The receivables facility is related to factoring, with factoring accompanying a few additional functions.
Reduce the loan
As part of a receivables cession, a debtor assigns outstanding claims to his creditor before they become due. Thus, the demands eicredit. The equivalent value of the claims is credited to the debtor less fees and interest. This simple handling occurs in different variations, namely as “open” and “quiet” cession. The difference is that in the case of a silent assignment the debtor of the borrower is not informed of the assignment. The receivables are thus paid to the borrower, not to the bank, regardless of the existing receivables facility loan. However, the borrower undertakes to immediately forward incoming payments to the bank. If the cession is open, the borrower’s borrowers are informed by the bank that they must make their payments directly to the lending institution. If a debtor defaults on payment, the borrower must cede another claim in the case of cession loans, whether open or silent, or he must reduce the loan by the missing amount.
Receivables facility loan
As mentioned above, the receivables facility loan is related to factoring. However, factoring goes a few steps further, as the factoring company provides additional services for the customer in addition to the loan. These include the management of accounts receivable, the execution of reminder and debt collection, as well as the assumption of risk Dubiosen. The latter is borne by the debtor’s borrowers always making their payments to the factoring company.

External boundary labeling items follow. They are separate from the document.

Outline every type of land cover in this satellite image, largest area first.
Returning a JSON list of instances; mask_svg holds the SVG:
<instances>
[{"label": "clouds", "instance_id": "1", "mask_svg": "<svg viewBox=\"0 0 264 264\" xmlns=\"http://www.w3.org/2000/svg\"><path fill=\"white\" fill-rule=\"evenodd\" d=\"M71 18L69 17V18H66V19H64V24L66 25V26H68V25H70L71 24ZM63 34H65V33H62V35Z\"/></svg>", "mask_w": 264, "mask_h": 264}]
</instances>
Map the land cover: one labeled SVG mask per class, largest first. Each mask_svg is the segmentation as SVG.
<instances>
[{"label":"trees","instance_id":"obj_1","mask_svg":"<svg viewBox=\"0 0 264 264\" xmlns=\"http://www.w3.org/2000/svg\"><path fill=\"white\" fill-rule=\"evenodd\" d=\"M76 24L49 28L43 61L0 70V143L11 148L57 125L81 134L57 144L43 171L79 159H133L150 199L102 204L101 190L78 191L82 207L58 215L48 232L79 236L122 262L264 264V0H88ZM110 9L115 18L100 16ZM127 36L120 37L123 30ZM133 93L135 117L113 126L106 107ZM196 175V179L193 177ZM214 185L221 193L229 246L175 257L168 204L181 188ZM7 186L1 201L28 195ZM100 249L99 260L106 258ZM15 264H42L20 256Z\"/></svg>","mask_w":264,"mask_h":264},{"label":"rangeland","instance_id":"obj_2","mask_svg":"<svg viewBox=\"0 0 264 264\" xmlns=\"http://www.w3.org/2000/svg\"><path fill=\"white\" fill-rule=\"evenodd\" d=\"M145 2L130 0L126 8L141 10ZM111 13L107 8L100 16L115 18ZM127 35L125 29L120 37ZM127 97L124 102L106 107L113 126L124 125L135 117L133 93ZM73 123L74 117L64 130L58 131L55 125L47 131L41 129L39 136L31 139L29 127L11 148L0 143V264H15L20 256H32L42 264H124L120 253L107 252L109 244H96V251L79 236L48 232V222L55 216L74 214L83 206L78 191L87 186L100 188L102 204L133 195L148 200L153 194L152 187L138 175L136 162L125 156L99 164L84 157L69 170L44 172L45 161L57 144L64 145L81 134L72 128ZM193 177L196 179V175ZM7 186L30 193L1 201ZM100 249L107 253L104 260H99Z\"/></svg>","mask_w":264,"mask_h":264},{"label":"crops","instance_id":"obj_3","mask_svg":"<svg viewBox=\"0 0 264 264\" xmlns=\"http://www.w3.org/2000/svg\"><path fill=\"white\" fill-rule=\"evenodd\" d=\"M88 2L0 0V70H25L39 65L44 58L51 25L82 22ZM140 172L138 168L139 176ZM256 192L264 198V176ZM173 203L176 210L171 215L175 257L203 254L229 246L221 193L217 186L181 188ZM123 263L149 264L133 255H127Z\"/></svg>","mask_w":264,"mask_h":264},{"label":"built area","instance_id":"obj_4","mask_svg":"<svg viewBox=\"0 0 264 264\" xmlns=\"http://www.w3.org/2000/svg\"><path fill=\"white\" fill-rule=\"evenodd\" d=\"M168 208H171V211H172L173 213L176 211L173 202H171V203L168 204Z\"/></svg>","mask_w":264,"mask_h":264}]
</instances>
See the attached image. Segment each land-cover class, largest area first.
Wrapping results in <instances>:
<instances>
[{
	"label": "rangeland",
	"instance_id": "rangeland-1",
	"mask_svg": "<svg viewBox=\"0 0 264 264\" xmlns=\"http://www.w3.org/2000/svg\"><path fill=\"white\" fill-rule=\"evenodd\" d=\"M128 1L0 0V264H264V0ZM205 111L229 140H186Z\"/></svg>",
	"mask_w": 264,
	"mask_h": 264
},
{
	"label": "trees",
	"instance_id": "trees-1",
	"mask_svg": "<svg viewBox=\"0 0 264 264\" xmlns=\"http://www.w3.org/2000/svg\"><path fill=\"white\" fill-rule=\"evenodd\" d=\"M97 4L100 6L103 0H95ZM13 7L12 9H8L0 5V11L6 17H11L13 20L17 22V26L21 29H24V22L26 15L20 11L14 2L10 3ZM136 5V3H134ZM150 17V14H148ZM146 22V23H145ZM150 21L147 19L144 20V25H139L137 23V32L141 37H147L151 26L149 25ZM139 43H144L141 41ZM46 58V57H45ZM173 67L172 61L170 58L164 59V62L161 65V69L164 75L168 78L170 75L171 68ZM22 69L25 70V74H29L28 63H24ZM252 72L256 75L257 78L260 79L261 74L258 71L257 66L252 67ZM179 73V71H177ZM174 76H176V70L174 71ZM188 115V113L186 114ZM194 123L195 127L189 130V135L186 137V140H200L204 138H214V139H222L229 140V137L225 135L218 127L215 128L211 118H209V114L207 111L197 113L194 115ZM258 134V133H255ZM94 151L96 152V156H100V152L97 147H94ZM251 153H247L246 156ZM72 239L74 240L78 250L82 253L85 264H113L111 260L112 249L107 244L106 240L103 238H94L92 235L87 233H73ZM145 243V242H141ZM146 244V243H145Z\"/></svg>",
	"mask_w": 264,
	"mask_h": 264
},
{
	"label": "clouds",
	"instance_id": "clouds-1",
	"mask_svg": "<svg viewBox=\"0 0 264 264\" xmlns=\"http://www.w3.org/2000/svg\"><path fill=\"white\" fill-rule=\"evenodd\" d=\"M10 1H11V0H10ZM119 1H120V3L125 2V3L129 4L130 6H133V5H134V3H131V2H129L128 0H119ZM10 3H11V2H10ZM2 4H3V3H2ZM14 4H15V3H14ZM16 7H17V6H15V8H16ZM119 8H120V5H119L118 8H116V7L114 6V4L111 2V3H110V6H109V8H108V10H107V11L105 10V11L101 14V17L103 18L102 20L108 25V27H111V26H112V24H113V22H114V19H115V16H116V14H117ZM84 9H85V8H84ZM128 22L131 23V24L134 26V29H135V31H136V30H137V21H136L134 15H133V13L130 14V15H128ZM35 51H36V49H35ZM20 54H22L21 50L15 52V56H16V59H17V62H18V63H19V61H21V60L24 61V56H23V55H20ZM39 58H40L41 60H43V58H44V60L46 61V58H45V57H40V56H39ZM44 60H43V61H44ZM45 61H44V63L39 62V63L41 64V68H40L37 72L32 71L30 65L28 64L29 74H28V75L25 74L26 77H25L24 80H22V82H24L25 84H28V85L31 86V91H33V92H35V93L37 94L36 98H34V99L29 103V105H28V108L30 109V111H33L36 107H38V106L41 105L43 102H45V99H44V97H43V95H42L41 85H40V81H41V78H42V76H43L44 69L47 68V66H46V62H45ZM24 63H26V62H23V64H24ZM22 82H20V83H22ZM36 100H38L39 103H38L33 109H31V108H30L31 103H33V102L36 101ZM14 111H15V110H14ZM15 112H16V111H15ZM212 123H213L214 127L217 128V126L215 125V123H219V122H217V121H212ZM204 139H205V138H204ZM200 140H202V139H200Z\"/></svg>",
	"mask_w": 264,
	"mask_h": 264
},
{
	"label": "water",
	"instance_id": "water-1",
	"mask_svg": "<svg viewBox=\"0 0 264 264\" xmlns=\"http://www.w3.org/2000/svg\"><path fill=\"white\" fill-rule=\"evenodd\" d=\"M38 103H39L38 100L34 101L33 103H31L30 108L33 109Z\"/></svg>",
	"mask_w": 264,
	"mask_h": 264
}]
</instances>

From an economic point of view, factoring overtakes the traditional receivables lending process with great strides. The reason is that factoring with more extensive benefits and the possibility of specialization offers great advantages over the receivables credit. Thus, the factor specializes in the management of receivables and is well versed in the risk of doubt, reminder and debt collection. Since the factor performs its tasks on a grand scale, it can do this more effectively and more favorably than it would be possible for its customers to operate on its own.